How to Prevent High Blood Pressure

by / 0 Comments / June 17, 2014

Blood pressure refers to the force of blood pushing against artery walls as it travels through the body.  The National Stroke Association says nearly 73% of Americans have high blood pressure.  Persistent high blood pressure can cause serious health problems, weakening blood vessels, damaging major organs, and increasing the risk of stroke.  In fact, people who have high blood pressure have one and a half times the risk of having a stroke compared to those who consistently have optimal blood pressure of 120/80.

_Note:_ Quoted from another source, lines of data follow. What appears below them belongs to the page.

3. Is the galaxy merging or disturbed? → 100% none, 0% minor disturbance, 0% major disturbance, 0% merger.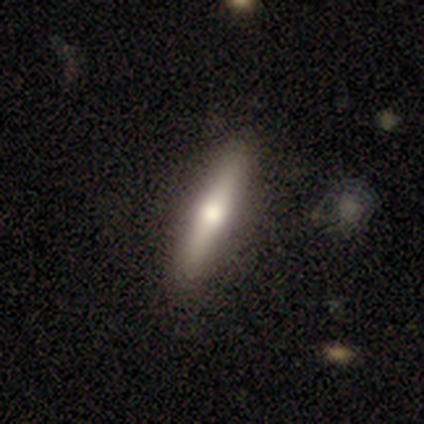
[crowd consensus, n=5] Smooth or featured: smooth — 60% (featured or disk — 40%)
How rounded: cigar-shaped — 100%
Merging: none — 80% (minor disturbance — 20%)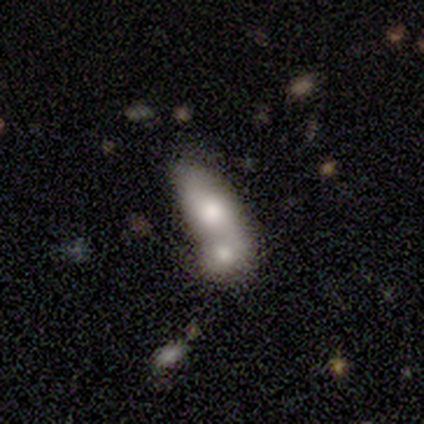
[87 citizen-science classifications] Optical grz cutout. It shows a smooth galaxy with no disk features (59%) that is in between round and cigar-shaped (76%). Merging: merger (69%).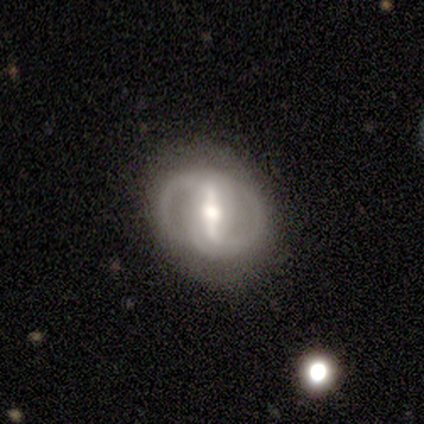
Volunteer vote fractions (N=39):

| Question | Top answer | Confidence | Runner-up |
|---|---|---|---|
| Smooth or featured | featured or disk | 92% | smooth (5%) |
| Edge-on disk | no | 94% | yes (6%) |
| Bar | strong | 79% | weak (15%) |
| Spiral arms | yes | 76% | no (24%) |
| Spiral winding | tight | 42% | medium (31%) |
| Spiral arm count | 2 | 88% | can't tell (8%) |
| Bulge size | moderate | 71% | small (15%) |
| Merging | none | 74% | minor disturbance (16%) |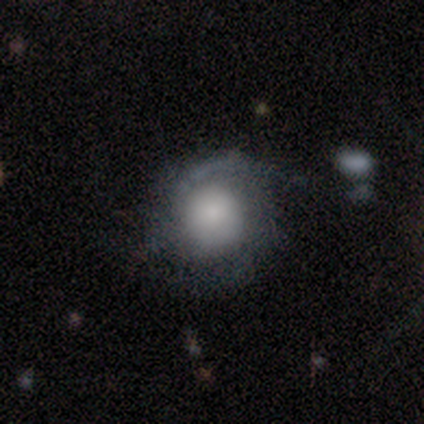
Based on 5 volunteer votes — A featured or disk galaxy (100%) with no bar (100%), 1 (40%, tied with 2) tight (80%) spiral arms (100%) and a large central bulge (60%). Merging: none (80%).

The following table from National Heart, Lung and Blood Institute shows normal blood pressure numbers for adults. It also shows which numbers put you at greater risk for health problems.

Categories for Blood Pressure Levels in Adults (measured in millimeters of mercury, or mmHg)

Category Systolic
(top number)
Diastolic
(bottom number)
Normal Less than 120 And Less than 80
Prehypertension 120–139 Or 80–89
High blood pressure
     Stage 1 140–159 Or 90–99
     Stage 2 160 or higher Or 100 or higher

 

Natural Methods for Preventing High Blood Pressure

If you’re looking for natural methods in how to prevent high blood pressure, check out Vitamin D.  Vitamin D deficiency and a diet high in trans fat has been linked to stiff, non flexible arteries, and hypertension. Vitamin D is a key element in fighting dysfunction in the body, especially heart disease.

“According to researchers from the Emory/Georgia Tech Predictive Health Institute, even if you’re considered generally “healthy,” if you’re deficient in vitamin D, your arteries are likely stiffer than they should be, and your blood pressure may run high due to your blood vessels being unable to relax.”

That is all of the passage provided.